Gestellte Aufgabe a:
Gib die Forendiskussion zwischen „# Intense m3“ und „nur bis 2006)“ einschließlich erneut wieder. Tausche dabei „Manitou“ gegen „Fox“ aus.

# Intense m3 Tips und tricks



## Banshee-Driver (1. Oktober 2012)

Hallo alle beisammen , ich bekomme ein Intense m3 , und wollte mir mal nen paar tips und infos holen .Das ist im grunde mein erstes bike diesen kalibers und bis jetzt waren alle meine bikes eher old school . Welche gabel harmoniert denn am besten mit diesem Rahmen ? hab so nen paar rausgesucht:
-Manitou Travis DC
-Manitou Dorado DC 200mm ( nur bis 2006)
-Marzocchi 888 WC
-Rock Shox Boxxer WC (32mm&35mm Variante)

Stelle hier meine fragen da ich so ein bischen aus dem album geworfen wurde


----------



## Downhoehl (2. Oktober 2012)

Was willst du denn für nen Dämpfer fahren? davon würde ich es auch ein wenig abhängig machen, sollte ja beides zusammen harmonieren.

Ich selbst bin die 200mm Travis, 32er Boxxer WC und 35er Boxxer Team im M3 gefahren. In Verbindung mit einem Vivid  fand ich die Travis am besten (ist nicht in der Mitte des Federwegs so durchgesagt) , dicht gefolgt von der Team, am Schluss die Worldcup.


----------



## MTB-News.de




----------



## Banshee-Driver (2. Oktober 2012)

am liebsten hätte ich ein revox , da ich den gerade im kapiel fahre und sehr begeistert bin , ansonsten nen vivid aber keinen dhx .... tendierte zuletzt stark zu travis , 888 wc und dorado , aber auch eine shiver kann ich mir gut vorstellen


----------



## Downhoehl (2. Oktober 2012)

Banshee-Driver schrieb:


> am liebsten hätte ich ein revox , da ich den gerade im kapiel fahre und sehr begeistert bin , ansonsten nen vivid aber keinen dhx .... tendierte zuletzt stark zu travis , 888 wc und dorado , aber auch eine shiver kann ich mir gut vorstellen



Wenn du nen Revox willst würde ich die Travis oder ne Dorado ab 09 empfehlen ;-)


----------



## Banshee-Driver (2. Oktober 2012)

Gestellte Aufgabe b:
Suche aus den Datensätzen jede Zeile heraus, in der die Zeichenfolge „kern“ vorkommt, und achte dabei auf Groß- und Kleinschreibung.

Vorliegende Daten:
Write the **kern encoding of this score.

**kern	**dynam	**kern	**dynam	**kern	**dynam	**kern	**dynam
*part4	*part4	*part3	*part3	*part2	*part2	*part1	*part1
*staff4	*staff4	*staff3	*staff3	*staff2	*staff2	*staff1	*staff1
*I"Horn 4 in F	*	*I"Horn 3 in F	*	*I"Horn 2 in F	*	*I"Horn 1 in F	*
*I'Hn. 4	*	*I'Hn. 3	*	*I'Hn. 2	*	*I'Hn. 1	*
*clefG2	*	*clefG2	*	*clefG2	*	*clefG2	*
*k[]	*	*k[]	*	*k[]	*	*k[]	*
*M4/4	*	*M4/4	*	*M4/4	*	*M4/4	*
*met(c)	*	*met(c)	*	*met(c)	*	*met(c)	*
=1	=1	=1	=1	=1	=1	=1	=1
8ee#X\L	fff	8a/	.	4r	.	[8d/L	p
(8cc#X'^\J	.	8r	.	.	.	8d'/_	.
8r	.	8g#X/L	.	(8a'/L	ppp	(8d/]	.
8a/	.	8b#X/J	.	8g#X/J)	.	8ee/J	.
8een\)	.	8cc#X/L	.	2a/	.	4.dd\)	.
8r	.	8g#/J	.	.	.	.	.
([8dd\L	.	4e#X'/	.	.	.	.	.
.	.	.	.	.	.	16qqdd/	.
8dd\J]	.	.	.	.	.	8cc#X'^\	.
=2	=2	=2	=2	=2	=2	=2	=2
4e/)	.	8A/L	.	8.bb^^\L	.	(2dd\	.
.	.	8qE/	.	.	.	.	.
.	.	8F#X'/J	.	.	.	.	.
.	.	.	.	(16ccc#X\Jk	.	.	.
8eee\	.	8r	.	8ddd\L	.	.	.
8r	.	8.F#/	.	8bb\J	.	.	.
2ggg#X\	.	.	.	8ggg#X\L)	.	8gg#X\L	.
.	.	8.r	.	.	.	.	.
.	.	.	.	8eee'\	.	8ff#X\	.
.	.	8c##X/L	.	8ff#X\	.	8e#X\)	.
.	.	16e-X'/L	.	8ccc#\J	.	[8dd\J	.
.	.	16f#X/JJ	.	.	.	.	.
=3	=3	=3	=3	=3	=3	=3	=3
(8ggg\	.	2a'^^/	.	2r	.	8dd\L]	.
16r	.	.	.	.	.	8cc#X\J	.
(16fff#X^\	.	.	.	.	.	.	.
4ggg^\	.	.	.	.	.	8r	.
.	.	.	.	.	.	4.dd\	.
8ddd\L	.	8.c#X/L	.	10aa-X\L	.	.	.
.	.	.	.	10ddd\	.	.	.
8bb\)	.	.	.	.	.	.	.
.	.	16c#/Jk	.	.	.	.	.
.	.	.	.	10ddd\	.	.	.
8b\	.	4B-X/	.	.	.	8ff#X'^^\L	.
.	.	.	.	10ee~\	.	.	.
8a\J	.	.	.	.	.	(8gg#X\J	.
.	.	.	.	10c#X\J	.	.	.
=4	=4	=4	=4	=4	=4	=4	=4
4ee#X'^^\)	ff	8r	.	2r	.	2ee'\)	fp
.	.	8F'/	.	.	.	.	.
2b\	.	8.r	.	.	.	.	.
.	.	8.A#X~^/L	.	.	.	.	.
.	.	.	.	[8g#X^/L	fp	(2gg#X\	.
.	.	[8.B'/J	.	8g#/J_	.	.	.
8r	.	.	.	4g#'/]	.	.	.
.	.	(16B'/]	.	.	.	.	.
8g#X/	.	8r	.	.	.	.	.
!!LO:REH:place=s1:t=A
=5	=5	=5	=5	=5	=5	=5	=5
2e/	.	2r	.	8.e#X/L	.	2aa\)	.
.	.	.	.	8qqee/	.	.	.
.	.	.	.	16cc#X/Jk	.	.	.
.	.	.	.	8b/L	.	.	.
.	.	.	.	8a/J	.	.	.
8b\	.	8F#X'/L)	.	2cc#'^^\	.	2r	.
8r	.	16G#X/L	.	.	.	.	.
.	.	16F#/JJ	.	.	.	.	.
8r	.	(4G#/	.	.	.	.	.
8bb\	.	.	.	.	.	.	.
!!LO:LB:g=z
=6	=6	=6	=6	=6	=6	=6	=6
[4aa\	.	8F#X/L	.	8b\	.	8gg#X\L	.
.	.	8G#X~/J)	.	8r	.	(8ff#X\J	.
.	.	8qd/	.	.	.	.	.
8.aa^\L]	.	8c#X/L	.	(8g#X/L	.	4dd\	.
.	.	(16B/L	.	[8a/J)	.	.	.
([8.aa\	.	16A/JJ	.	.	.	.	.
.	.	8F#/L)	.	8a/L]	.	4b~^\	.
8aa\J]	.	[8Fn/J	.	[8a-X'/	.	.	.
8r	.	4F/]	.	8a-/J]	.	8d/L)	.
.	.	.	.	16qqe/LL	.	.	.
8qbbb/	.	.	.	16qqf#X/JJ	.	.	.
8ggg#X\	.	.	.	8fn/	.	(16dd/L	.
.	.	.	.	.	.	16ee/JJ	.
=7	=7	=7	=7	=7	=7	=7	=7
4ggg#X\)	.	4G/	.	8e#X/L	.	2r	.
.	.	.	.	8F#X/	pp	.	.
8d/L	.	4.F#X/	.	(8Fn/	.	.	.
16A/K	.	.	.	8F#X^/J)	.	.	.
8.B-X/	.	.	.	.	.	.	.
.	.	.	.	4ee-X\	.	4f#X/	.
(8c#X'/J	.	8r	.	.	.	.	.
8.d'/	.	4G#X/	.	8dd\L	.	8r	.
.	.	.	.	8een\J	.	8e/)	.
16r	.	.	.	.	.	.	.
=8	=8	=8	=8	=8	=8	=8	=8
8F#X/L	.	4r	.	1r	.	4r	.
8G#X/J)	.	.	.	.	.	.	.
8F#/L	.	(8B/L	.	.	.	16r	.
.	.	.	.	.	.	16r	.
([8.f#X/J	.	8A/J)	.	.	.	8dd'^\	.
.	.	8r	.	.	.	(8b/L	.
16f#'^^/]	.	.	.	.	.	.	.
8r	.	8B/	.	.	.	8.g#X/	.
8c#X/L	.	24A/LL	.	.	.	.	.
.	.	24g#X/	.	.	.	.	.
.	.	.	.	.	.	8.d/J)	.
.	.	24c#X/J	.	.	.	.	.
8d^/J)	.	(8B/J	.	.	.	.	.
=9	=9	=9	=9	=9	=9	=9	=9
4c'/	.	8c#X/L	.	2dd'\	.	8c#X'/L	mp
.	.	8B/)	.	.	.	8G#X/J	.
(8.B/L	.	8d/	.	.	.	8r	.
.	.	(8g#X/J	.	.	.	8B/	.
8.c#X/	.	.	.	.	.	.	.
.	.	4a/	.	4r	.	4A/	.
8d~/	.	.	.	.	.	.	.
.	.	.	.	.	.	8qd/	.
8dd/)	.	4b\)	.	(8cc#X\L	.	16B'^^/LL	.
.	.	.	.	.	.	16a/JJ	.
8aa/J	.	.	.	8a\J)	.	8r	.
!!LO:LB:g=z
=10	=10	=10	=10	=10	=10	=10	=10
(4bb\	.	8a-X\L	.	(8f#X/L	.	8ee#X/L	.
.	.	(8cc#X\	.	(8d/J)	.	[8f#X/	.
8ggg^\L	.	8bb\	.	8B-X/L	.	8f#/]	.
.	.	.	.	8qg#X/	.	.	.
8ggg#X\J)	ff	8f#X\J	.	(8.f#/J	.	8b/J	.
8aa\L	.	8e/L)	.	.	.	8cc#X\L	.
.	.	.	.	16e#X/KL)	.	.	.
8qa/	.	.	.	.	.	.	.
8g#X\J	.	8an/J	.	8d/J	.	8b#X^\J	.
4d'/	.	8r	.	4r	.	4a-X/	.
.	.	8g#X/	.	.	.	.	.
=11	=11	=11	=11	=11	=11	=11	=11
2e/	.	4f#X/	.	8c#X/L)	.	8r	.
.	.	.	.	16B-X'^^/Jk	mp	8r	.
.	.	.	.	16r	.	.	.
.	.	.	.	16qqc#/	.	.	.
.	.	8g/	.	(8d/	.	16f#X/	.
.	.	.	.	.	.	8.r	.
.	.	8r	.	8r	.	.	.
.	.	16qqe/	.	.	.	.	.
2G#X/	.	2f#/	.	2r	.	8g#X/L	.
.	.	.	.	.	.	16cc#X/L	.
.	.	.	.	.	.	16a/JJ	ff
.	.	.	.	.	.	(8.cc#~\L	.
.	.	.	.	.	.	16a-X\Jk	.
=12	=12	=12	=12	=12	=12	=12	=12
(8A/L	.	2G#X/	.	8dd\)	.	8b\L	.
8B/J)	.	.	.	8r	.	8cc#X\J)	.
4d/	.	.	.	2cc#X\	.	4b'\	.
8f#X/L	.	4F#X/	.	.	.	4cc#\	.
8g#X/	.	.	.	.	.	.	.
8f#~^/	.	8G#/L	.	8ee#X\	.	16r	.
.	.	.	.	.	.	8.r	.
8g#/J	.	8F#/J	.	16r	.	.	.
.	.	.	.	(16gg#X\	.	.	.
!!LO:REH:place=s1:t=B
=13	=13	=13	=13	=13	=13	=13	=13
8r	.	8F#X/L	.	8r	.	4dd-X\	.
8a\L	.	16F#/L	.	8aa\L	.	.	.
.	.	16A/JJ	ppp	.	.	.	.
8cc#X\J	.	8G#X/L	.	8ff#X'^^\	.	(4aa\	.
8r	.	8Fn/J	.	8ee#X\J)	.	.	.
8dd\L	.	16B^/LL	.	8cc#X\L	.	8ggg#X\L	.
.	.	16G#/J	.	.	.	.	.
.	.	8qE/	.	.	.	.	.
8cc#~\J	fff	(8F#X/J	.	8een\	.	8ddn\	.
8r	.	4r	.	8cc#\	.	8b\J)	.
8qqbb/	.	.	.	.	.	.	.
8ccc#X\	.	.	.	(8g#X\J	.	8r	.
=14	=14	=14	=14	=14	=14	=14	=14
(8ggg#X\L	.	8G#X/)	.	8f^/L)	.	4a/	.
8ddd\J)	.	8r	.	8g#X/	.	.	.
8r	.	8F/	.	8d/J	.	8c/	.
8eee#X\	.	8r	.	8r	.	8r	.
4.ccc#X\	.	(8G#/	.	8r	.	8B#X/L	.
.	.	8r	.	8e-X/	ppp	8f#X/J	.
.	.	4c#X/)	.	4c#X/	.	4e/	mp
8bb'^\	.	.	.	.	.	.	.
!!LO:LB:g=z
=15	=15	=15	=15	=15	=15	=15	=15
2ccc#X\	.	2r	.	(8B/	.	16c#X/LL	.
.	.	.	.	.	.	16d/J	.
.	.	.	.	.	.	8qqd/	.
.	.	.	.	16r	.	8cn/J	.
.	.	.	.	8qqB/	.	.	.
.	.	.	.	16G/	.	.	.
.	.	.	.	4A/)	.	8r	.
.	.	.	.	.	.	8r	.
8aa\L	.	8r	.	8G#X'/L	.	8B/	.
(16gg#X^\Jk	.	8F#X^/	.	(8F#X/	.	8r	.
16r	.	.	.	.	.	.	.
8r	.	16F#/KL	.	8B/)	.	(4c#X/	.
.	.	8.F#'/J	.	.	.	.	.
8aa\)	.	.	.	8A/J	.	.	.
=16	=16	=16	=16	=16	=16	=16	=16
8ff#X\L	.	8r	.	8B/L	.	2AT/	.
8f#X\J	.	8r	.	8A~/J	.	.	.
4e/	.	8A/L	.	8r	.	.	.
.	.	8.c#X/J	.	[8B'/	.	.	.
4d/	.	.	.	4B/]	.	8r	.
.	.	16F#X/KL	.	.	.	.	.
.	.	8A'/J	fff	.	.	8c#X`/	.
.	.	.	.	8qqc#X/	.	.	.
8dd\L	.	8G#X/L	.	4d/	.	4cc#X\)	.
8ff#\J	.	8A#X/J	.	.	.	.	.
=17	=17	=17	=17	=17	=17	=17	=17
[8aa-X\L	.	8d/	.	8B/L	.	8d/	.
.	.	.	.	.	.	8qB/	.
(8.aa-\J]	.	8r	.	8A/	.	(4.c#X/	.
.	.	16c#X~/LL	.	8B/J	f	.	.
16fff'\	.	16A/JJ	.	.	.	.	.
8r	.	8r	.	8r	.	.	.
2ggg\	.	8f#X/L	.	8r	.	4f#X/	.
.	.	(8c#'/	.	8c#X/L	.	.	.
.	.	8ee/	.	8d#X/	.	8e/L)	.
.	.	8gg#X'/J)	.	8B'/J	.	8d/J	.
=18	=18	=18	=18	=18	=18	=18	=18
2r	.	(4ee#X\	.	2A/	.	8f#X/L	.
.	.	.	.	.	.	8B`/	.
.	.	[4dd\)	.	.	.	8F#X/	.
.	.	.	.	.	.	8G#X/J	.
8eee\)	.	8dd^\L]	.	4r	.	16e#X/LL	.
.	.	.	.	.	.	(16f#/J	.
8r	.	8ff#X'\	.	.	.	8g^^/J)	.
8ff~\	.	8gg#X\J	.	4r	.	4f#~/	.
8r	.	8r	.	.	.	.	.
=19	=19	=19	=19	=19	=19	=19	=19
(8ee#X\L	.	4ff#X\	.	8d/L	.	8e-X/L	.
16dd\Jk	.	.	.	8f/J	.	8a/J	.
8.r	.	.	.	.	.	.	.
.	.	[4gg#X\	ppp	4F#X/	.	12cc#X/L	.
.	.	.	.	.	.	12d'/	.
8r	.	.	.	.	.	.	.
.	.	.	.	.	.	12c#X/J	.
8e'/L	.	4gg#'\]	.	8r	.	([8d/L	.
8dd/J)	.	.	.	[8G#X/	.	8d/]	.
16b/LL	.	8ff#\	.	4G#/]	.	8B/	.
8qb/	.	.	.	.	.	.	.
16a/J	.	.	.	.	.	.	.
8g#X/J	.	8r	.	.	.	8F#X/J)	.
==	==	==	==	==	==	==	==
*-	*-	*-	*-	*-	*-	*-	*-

Lösung a:
# Intense m3 Tips und tricks



## Banshee-Driver (1. Oktober 2012)

Hallo alle beisammen , ich bekomme ein Intense m3 , und wollte mir mal nen paar tips und infos holen .Das ist im grunde mein erstes bike diesen kalibers und bis jetzt waren alle meine bikes eher old school . Welche gabel harmoniert denn am besten mit diesem Rahmen ? hab so nen paar rausgesucht:
-Fox Travis DC
-Fox Dorado DC 200mm ( nur bis 2006)

Lösung b:
Write the **kern encoding of this score.
**kern	**dynam	**kern	**dynam	**kern	**dynam	**kern	**dynam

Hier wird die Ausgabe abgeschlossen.